Il nostro ambasciatore nuovo ostaggio in India

Non facciamo a tempo a liberarne due, che già abbiamo un altro ostaggio nelle mani dell’India. In questo caso stiamo parlando dell’ambasciatore italiano a New Delhi, Daniele Mancini. Le autorità indiane, ieri, hanno dato l’ordine di aumentare la sorveglianza negli aeroporti, perché non lasci il Paese. Non prima del 19 marzo, almeno, quando è prevista l’udienza della Corte Suprema, che dovrebbe dare l’autorizzazione ufficiale all’espatrio. Secondo l’agenzia Ansa, l’attività dell’Ambasciata italiana e dell’ambasciatore si sta svolgendo, per quanto possibile, nella normalità. Oltre al trattamento riservato a Daniele Mancini, il governo indiano sta procedendo anche alla riduzione della sua presenza in Italia. Ieri sarebbe dovuto arrivare a Roma il nuovo ambasciatore Basant Kumar Gupta, un funzionario di altissimo livello (direttore generale del Ministero degli Esteri), ma la sua partenza è stata sospesa.

L’India starebbe studiando anche nuovi modi per disincentivare il commercio bilaterale fra i nostri due Paesi. Il governo di New Delhi non ha affatto digerito che l’Italia abbia permesso ai due marò Salvatore Girone e Massimiliano Latorre, di rimanere in patria, invece che tornare in carcere in India, dopo una licenza che avevano ottenuto per votare alle elezioni. Lo considera come un “inganno all’italiana”. E qualcuno dei nostri concittadini gli dà pure ragione. Ma di quanti inganni all’indiana siamo rimasti vittime in questi 13 mesi? Prima di tutto, la nave Enrica Lexie, su cui i due militari erano a bordo, in servizio anti-pirateria, è stata attirata in porto, nello stato del Kerala, con un inganno. Si era parlato di un controllo, non di un blocco della nave (durato quasi un anno) e dell’arresto dei due militari (durato 13 mesi). Latorre e Girone sono rimasti in detenzione tutto questo tempo per una strage che, stando ai testimoni italiani, non è mai avvenuta. Secondo l’equipaggio della Enrica Lexie, infatti, i marò avrebbero sparato in acqua, davanti alla prua di un’imbarcazione. Secondo le autorità indiane, al contrario, avrebbero sparato contro l’equipaggio del peschereccio St. Antony. Ma non ci sono le prove per dimostrarlo.

Sul St. Antony sono stati rilevati fori di proiettili che non provenivano dall’alto (da una nave delle dimensioni dell’Enrica Lexie), ma sparati ad alzo zero.
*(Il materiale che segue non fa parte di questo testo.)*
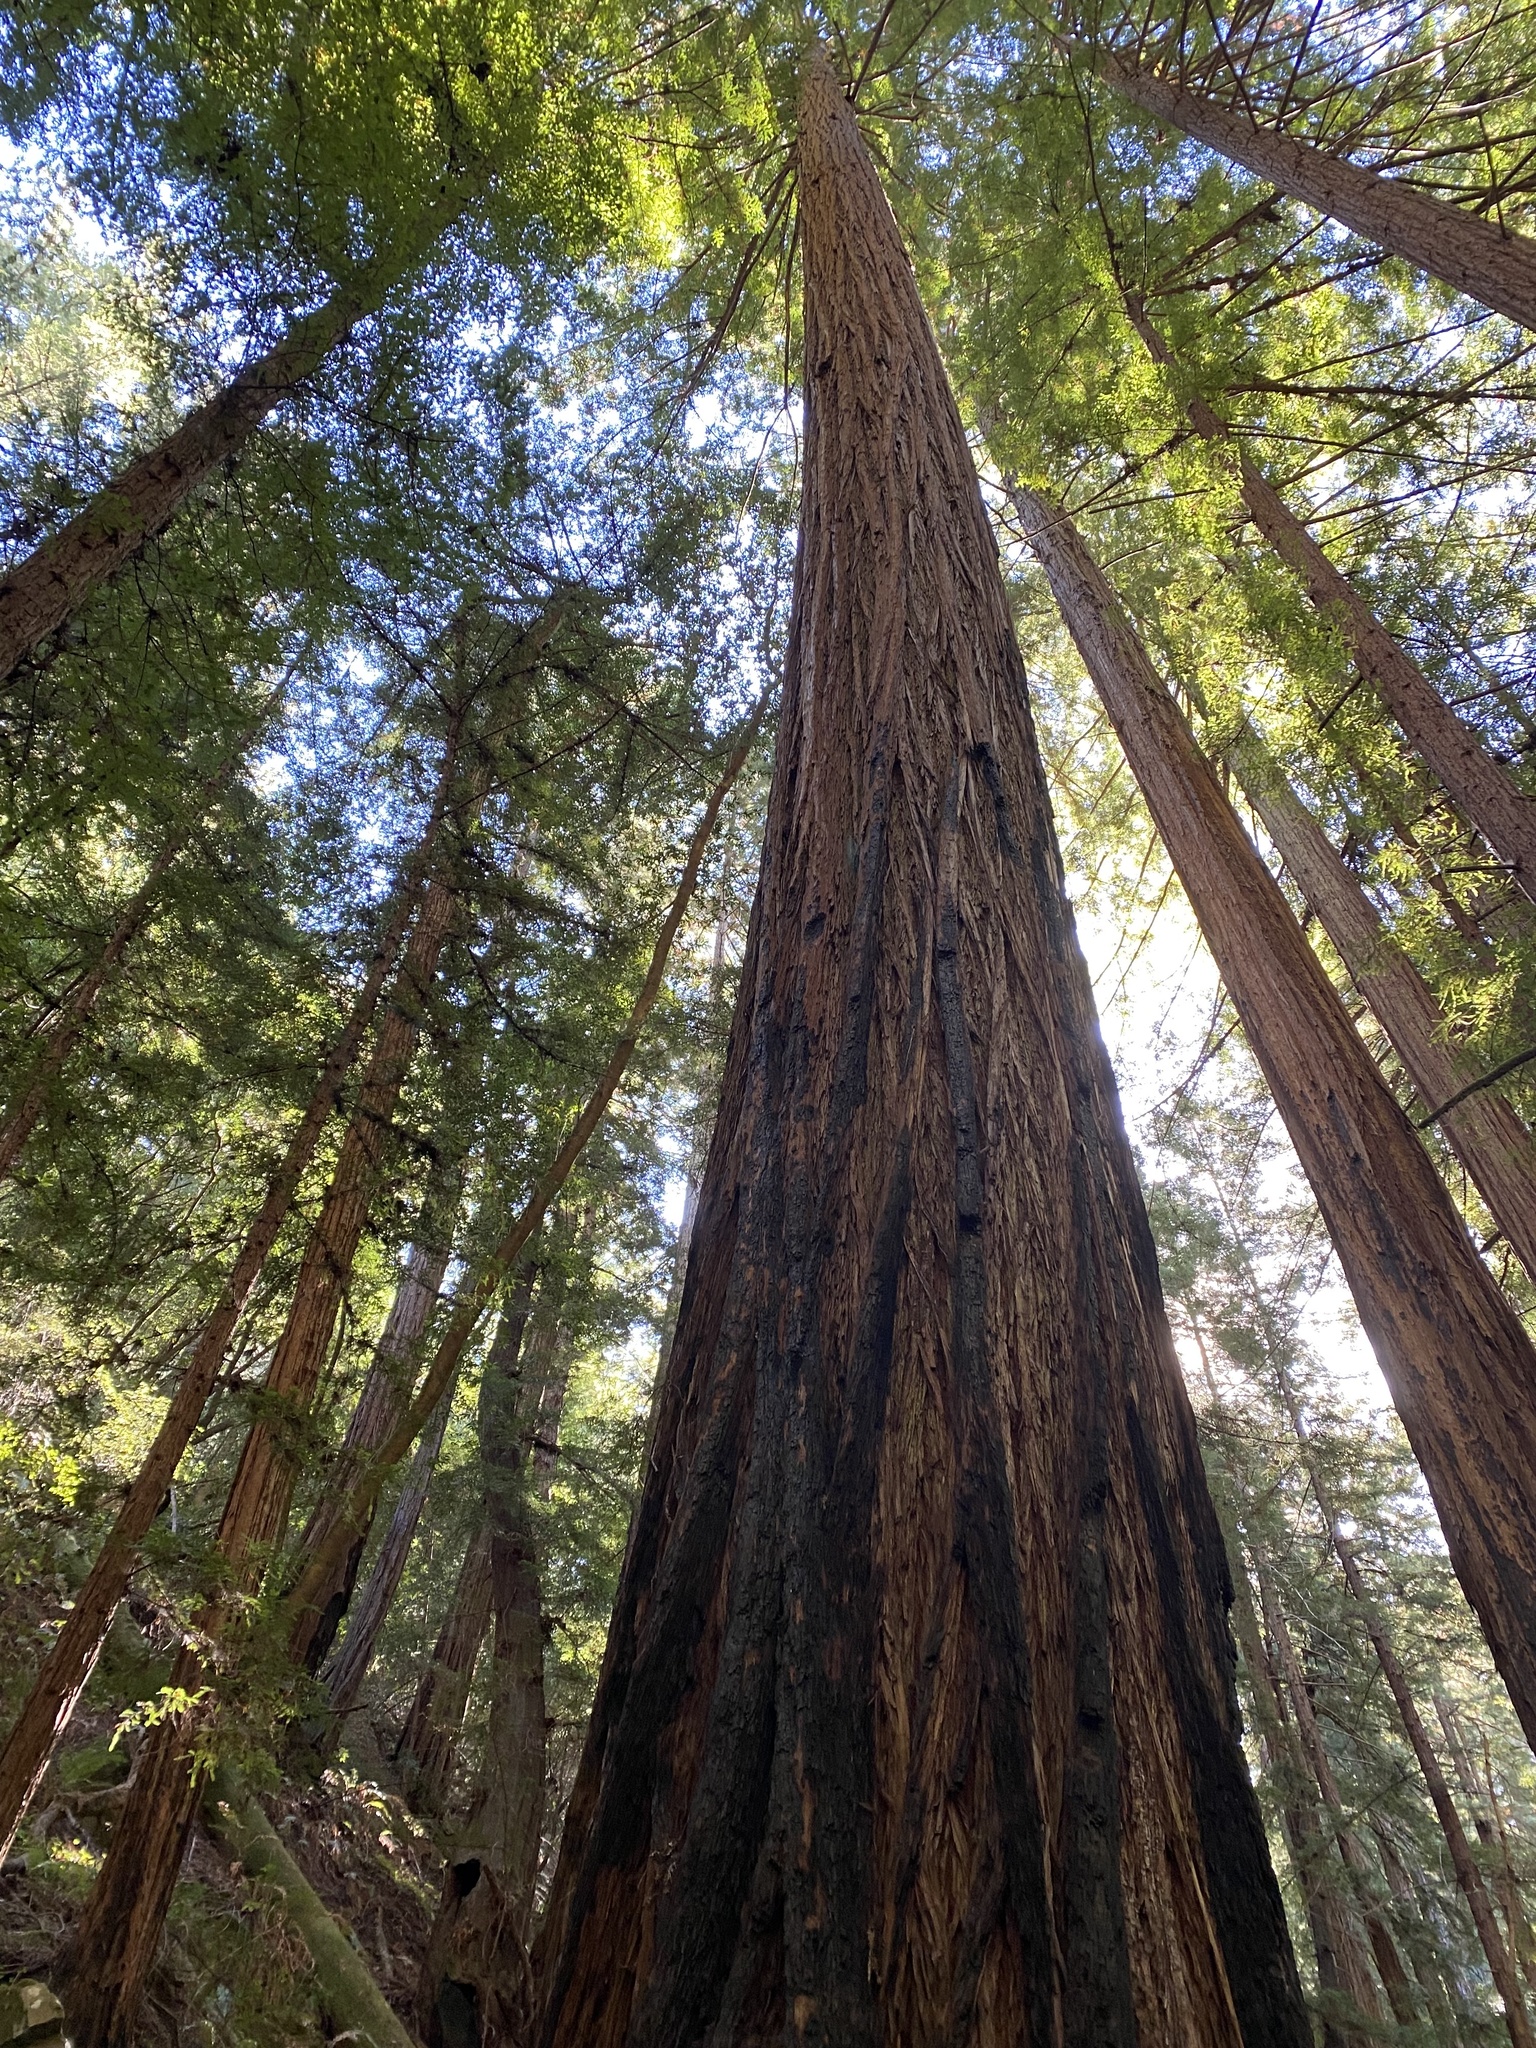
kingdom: Plantae
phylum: Tracheophyta
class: Pinopsida
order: Pinales
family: Cupressaceae
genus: Sequoia
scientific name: Sequoia sempervirens
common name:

Le stesse testimonianze dell’equipaggio colpito sono cambiate più volte e paiono molto manipolate dalla polizia. E l’estate scorsa il St. Antony è stato inabissato: le prove non ci sono più. Gli esperti italiani sono stati esclusi dalle perizie balistiche. I magistrati italiani, che hanno aperto da subito un fascicolo sul caso, non hanno mai ottenuto dall’India le informazioni e le prove raccolte dai colleghi indiani. In ogni caso, l’incidente che ha coinvolto l’Enrica Lexie è avvenuto (per ammissione della stessa magistratura indiana) in acque internazionali. Dunque non sarebbe neppure spettato alla giurisdizione indiana. L’ultimo schiaffo era avvenuto dopo la scorsa licenza dei prigionieri in Italia, quando i due marò avevano potuto ricongiungersi con i loro familiari almeno per Natale. Subito dopo le feste, infatti, era prevista un’udienza della Corte Suprema indiana per decidere, una volta per tutte, a chi dovesse spettare il caso. Ma per l’ennesima volta, il massimo organo giudiziario indiano ha deciso di non poter prendere una decisione. Per esaminare il caso, il governo di New Delhi aveva intenzione di nominare un tribunale ad hoc. La palla sarebbe dunque passata dalla magistratura (teoricamente neutrale) alla politica indiana, i cui fini erano già abbastanza evidenti. E riusciamo ancora a sentirci in colpa?